Question:  Take some time today to reflect on what you have learned and been able to perceive only because you first had to suffer. 

 

Prayer:  Jesus, we seek You as our messiah, but we too often misunderstand Your ways.  Help us embrace the suffering we inevitably encounter in life as the very key that can unlock deeper understanding, perception, and faith.  Amen.

 

Prayer Focus:  Think of people whose names trigger anger in you.  Pray for God to bless them today. 

 

Song:  In the Bleak Midwinter – Susan Boyle

https://www.youtube.com/watch?v=r_dO91hQhkU  

Sunday, November 28, 2021

Isaiah 9:2 - "In The Bleak Midwinter"

 


"In the Bleak Midwinter" - November 28, 2021

 

Isaiah 9:2  The people walking in darkness

    have seen a great light;

on those living in the land of deep darkness

    a light has dawned.

 

Most scholars believe that Jesus was not born in December.  Some of the most compelling arguments are for March or April.  The bottom line is that we just don’t know for sure.  Despite that uncertainty the church eventually co-opted a previously pagan holiday and set the yearly celebration of Christ’s birth on December 25th, in the bleak midwinter.  After hundreds of years of tradition, it seems most fitting to celebrate God entering the world during the harshest of seasons, a time when we would long for such a celebration.  And this year, it seems especially well timed in the bleak midwinter where we find ourselves still in the midst of a global pandemic.

I love today’s song for at least a couple reasons other than it is sung by one of my favorite artists.  It paints the picture of the dark and bleak time that Jesus entered the world.  The Word of God had not been definitely heard for four hundred years.  The people lived under the thumb of the ruthless Roman Empire.  Factions within Israel fought for influence but were mostly corrupt.  Poverty was widespread.  This is why I like it to be bitterly cold at Christmas.  It reminds me that the world did not offer Christ a warm welcome.  This tone, lyrics and Taylor’s voice singing this song captures that truth so beautifully.
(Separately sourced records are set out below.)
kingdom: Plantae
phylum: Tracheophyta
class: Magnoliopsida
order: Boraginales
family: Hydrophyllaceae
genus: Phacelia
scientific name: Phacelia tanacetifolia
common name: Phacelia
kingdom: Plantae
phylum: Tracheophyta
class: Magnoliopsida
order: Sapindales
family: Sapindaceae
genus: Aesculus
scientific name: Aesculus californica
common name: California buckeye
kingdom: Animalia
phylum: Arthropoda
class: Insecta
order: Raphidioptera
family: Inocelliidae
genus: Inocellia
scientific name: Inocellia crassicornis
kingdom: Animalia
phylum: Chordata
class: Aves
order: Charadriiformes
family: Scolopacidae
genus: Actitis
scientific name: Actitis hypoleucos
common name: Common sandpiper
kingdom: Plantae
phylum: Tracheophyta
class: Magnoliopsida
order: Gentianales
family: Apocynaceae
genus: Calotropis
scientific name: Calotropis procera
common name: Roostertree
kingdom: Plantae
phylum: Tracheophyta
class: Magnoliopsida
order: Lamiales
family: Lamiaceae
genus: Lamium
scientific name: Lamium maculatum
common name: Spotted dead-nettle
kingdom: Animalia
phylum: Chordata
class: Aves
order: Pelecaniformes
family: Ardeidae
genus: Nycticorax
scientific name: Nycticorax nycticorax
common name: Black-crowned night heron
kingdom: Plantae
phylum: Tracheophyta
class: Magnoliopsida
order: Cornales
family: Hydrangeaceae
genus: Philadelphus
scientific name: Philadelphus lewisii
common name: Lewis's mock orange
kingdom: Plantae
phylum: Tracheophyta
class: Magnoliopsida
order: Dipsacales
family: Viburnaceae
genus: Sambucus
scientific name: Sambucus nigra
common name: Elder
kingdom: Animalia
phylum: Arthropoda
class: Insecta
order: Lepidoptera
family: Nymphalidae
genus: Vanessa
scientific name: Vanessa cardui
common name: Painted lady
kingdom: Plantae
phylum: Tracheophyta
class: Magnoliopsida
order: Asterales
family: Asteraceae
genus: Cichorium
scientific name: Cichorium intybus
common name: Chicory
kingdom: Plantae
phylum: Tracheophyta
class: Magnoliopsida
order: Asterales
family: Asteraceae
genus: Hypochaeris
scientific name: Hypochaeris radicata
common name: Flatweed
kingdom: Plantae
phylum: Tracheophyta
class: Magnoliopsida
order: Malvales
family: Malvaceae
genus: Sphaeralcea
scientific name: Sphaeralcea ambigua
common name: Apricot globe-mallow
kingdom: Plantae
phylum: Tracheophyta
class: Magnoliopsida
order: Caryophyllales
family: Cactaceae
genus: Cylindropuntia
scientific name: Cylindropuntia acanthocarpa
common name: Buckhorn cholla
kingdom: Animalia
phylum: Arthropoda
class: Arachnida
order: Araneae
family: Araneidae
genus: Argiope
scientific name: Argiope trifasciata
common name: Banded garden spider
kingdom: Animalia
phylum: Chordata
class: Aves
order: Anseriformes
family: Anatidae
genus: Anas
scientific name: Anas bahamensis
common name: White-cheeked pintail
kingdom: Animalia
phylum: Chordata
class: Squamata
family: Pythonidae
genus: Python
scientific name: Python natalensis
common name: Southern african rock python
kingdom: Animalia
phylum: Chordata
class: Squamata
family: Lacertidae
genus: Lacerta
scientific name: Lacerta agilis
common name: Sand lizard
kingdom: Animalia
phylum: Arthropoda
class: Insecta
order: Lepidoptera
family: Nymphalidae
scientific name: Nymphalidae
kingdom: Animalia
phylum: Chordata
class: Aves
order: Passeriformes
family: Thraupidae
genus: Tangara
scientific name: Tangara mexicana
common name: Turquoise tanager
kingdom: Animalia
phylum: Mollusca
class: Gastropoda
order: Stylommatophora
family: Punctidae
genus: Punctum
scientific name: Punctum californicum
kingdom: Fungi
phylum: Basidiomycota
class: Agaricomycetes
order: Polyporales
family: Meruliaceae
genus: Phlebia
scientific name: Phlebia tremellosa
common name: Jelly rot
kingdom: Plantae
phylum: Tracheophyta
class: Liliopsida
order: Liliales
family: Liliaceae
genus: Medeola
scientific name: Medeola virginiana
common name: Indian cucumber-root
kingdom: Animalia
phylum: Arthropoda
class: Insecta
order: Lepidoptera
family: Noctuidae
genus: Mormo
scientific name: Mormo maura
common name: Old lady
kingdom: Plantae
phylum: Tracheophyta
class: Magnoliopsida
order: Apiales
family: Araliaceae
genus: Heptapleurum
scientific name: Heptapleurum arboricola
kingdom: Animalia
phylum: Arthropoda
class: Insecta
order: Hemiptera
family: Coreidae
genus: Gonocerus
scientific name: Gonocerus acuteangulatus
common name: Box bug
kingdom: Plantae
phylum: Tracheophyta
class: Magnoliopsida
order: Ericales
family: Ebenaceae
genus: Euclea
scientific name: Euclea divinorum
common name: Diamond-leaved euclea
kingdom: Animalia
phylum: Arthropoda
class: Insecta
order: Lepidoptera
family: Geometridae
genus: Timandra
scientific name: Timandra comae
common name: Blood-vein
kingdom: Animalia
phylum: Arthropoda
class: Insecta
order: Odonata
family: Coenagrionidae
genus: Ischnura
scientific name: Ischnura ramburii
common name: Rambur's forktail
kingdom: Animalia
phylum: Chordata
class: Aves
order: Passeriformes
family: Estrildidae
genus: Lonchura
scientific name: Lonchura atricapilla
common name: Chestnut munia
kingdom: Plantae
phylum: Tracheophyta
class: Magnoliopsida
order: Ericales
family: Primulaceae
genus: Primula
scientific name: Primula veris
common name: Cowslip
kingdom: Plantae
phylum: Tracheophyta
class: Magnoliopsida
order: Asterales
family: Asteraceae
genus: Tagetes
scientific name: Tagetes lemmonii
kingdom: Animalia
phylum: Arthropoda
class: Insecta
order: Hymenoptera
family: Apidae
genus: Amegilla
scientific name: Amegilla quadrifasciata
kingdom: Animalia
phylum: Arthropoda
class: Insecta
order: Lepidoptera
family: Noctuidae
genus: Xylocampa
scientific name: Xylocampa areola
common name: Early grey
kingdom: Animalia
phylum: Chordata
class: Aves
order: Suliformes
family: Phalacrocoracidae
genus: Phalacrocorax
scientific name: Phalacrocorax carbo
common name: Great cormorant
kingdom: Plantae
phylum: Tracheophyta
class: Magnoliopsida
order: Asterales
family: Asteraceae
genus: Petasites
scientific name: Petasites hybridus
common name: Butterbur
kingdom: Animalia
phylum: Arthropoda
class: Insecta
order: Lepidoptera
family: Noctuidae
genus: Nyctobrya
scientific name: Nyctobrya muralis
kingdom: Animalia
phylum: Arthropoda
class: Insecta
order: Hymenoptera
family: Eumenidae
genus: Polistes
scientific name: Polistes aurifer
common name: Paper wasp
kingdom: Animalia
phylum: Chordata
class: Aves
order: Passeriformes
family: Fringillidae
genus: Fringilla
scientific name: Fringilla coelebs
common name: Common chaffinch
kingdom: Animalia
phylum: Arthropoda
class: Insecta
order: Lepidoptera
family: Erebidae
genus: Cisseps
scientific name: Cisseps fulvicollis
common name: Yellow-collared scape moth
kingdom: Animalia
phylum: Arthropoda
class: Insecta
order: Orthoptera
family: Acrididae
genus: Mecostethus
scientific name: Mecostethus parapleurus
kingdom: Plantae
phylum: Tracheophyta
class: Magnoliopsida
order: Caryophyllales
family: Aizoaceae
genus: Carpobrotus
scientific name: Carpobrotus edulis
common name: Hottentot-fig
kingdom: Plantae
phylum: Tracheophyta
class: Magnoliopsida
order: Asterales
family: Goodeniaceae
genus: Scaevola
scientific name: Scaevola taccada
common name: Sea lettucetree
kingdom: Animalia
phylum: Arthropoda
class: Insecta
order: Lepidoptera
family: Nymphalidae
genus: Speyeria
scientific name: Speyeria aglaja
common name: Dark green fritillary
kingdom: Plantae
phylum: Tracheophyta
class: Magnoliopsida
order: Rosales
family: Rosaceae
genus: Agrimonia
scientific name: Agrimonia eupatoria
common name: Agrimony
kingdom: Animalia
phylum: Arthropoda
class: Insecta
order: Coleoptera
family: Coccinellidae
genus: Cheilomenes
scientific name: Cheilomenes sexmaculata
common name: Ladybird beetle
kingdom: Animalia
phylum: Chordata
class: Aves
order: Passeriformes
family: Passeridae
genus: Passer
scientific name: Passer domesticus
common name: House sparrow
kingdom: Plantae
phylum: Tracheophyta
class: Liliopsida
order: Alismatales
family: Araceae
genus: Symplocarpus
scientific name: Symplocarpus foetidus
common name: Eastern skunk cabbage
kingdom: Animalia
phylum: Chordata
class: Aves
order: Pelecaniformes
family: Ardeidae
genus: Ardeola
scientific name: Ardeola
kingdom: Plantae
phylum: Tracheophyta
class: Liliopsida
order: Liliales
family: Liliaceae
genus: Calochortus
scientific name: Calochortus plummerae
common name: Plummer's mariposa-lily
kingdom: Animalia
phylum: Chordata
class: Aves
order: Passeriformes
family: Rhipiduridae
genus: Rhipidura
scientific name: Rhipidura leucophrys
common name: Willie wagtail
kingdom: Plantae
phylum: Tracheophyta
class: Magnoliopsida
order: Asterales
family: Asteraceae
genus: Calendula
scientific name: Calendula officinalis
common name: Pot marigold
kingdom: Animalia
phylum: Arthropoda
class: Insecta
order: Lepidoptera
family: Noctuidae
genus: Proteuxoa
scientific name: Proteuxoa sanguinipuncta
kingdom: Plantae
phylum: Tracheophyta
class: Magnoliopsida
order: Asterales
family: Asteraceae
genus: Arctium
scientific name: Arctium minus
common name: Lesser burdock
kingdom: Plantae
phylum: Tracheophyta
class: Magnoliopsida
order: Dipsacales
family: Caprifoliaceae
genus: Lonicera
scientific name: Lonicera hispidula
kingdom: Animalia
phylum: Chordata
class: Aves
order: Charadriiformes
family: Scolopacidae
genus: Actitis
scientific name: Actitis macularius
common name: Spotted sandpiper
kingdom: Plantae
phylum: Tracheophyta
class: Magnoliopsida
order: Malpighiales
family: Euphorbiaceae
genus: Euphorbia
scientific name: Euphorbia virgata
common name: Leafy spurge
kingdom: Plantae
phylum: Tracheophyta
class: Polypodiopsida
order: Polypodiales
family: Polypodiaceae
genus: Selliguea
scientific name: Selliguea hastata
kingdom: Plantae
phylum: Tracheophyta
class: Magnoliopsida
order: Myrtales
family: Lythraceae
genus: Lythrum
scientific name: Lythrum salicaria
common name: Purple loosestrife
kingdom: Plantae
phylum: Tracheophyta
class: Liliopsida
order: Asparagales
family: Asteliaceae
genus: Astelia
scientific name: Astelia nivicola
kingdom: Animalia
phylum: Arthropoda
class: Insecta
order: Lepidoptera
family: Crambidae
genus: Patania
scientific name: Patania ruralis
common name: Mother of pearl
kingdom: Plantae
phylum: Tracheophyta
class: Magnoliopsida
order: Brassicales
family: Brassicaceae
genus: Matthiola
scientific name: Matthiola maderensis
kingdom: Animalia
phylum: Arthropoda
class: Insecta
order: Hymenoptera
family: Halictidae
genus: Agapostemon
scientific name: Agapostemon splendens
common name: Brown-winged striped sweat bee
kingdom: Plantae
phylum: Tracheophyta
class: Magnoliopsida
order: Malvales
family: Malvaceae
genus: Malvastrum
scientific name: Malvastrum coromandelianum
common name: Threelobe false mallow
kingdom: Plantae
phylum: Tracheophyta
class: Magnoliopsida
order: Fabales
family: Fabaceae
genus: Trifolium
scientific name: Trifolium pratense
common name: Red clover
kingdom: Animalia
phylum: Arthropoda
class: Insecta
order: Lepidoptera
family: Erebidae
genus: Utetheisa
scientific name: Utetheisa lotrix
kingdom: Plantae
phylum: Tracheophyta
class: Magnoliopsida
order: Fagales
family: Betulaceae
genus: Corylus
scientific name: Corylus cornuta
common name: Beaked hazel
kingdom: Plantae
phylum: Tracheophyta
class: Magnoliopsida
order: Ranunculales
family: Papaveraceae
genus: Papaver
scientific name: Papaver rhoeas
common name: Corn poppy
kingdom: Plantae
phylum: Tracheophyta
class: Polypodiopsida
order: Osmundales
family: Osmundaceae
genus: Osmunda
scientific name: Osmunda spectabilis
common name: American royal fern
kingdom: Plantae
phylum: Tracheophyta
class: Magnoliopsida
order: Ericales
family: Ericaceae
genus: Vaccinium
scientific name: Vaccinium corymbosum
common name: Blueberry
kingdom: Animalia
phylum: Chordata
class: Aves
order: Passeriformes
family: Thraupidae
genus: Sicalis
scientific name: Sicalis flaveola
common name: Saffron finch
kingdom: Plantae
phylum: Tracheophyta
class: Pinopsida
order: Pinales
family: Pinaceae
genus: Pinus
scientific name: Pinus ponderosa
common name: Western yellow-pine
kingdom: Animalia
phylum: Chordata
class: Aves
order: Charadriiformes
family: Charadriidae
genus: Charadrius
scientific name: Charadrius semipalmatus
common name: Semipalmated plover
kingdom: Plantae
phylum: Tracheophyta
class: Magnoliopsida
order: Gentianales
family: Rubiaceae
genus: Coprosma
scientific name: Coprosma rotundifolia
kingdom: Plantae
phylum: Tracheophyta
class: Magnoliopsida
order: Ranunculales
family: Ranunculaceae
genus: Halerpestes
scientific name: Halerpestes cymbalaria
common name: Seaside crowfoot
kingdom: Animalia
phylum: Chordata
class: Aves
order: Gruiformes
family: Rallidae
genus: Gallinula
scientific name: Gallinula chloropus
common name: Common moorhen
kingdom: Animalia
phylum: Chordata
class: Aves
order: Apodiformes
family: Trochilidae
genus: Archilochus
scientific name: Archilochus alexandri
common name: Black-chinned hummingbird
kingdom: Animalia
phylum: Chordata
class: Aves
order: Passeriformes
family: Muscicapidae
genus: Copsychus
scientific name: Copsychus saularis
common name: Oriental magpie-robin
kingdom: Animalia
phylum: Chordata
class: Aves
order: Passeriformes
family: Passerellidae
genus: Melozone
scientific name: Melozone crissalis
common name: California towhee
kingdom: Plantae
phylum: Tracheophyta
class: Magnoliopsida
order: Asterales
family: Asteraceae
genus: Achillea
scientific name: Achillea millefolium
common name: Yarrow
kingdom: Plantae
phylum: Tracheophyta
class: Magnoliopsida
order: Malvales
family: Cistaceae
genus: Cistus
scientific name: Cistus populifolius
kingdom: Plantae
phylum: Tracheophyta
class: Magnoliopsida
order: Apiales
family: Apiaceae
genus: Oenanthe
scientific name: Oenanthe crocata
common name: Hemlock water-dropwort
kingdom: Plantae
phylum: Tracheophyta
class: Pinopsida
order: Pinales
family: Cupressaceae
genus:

Listening to this song often elicits tears for me.

 

But in spite of its sad tone, this song offers hope.  It does so not by suddenly changing the tempo and tone to one that it joyous and upbeat, but by uttering powerful words of hope in the midst of minor chords and tear-jerking notes:

 

Our God, heaven cannot hold Him, nor earth sustain;

Heaven and earth shall flee away when He comes to reign.

 

Hope often comes not in the contrived “don’t worry, be happy” way.  Often it comes as a quiet divine “I’m here” in the midst of the harshest times of our lives.  I am thankful for that because that is the kind of hope we need this year.

 

Question:  What darkness do you need Christ to shed some light into this season?

 

Prayer:  God, you are welcome here.  Bring light to our darkness.  Amen.

 

Prayer Focus:  Pray for people struggling with depression and/or grief right now.